I can't say whether the management degree will be helpful for your employment, as its a very ambiguous question. If you plan on entering a managerial role later on then maybe, but only doing the single degree won't disadvantage you as an employer will look more at your work history rather than your degree (for example, someone with experience in management will be given a job in management rather than someone with just a degree, so youll have to do the hard yards regardless) . If your going to do management purely because you think you'll get a better job then i dont think you should be doing it as your not doing the degree as it interests you, and this should be your primary motivation (but then again, do what you think is right, not what someone on a forum thinks is right as we're all different)

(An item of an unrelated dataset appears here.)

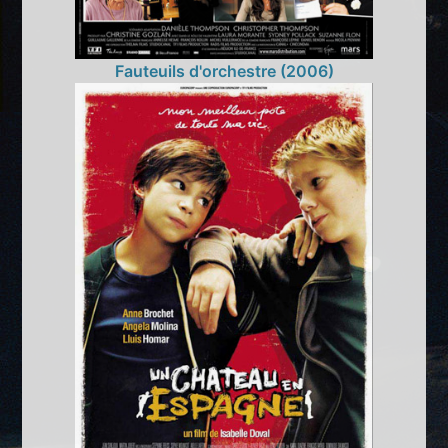
Fauteuils d'orchestre (2006)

In terms of the info for the single course i just completed first year. Its quite a good course and rmit seems commited to its students. The statics lecturer in first semester is very good and the maths lecturers in both semesters run extremely good subjects (i.e. well organised, recorded lectures, always emailing updates to the students, willing to answer q's etc) You'll be doing two 'engineering practice subjects' which are extremely boring but the decent thing is the major marks come from a group project not an exam.
The worst subjects by far are the applied science subjects, where you do physics and chem in one subject (2 hours of lectures per week for each component) The chem lecturer just got fired as he was shit but the physics lecturer is very capable.

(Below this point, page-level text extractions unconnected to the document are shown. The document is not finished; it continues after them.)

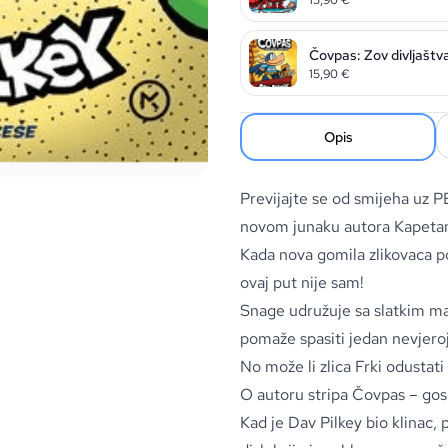
Čovpas: Zov divljaštv
15,90
€
Opis
Previjajte se od smijeha uz P
novom junaku autora Kapeta
Kada nova gomila zlikovaca p
ovaj put nije sam!
Snage udružuje sa slatkim m
pomaže spasiti jedan nevjeroj
No može li zlica Frki odustati
O autoru stripa Čovpas – go
Kad je Dav Pilkey bio klinac,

Overall the course at rmit is very well run. First year is boring as you dont get into the nitty gritty of civil eng till 2nd year but thats the same for all eng courses.
Be prepared for heaps of group work, they really drill it into you. You also get to make a truss bridge (sem 1) and a beam (sem 2) to test till failure which are good projects to break the monotony somewhat.
Its unfair to compare the two uni's as, at the end of the day, you get the same degree from a very good uni where ever you go. The general consensus is that rmit/monash teach much more 'hands on' (as an example with lots of group projects, building bridges etc) which melbourne dont do as much. They (apparently) tend to focus more on the academic side of it, while rmit/monash try to keep track of industry trends. This may be biast, but i have heard this from someone who worked for bovis lend lease in recruitment as well as my lecturer at rmit. But the recruiter did stress that they dont pick graduates on the uni they went to but their marks and interview etc. So a good melb student will beat a shit rmit student.
Finally, if what i was saying about the course in first year sounds like jargon then have a look at this.
RMIT - BP198 - Bachelor of Engineering (Civil and Infrastructure)
Read that and compare melb to rmit and make your decision based on that.